Indeed, publishing Part 3 in this series is too late but considering the growing demand for Office 365 I think this is still helpful to the SP community.
Well, before diving into the solution, first have a look at the potential problems with Office 365 performance. Consider following scenarios where invoking the O365 APIs is required from client side (JS in most of the cases):
- Display latest news/events on the landing page of Portal having >50K users. Querying REST APIs every time sounds very expensive operation.
- Querying Querying Terms from taxonomy is very common requirement. Consider an Organization with 30+ departments across different geographies. Every country’s department has a local managed navigation. In this case 1000s of terms would be created in the managed metadata navigation. Getting 50 terms only (to show a local navigation of an “IT” department of a country) from 1000s of managed navigation terms in the taxonomy would be a very expensive operation. Querying terms from 3rd level (or deeper than this) in the terms hierarchy can bring down the performance as it requires invoking taxonomy APIs more than once.
- Different pages in the portal require User profile properties to display conditional UI elements from JS. Invoking User profile APIs on every page will not be a right approach.

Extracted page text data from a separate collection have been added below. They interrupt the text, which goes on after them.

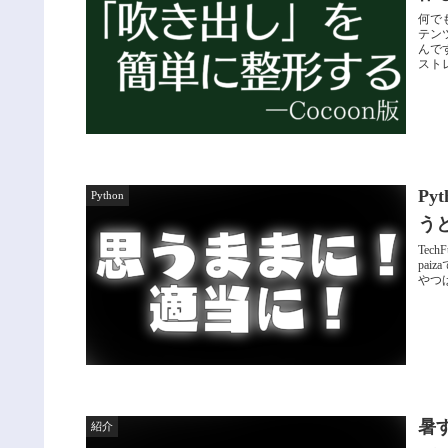
何で
テン
んで
スト
Py
Python
う
Te
pai
やつ
暑
紹介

- Query list items to personalize the Page content if user has set up personalization settings is a SP list.
- Fetch application configuration settings items stored in the Lists. This is usually required in all the web applications/portals.
There are several such scenarios in which querying same Office 365 content on various pages is required. Above are very few of those. Numerous serialization and deserialization operations take place in the background when Office 365 API is invoked even once and these operations badly affect the performance. Caching solution becomes the urgency to store static and frequently used content.
Client side session storage or local file storage can resolve the performance problems to certain extent but they have their limitations and disadvantages such as data concurrency, expiration policy etc.
Yes, distributed caching is the saviour to resolve performance and data concurrency problems.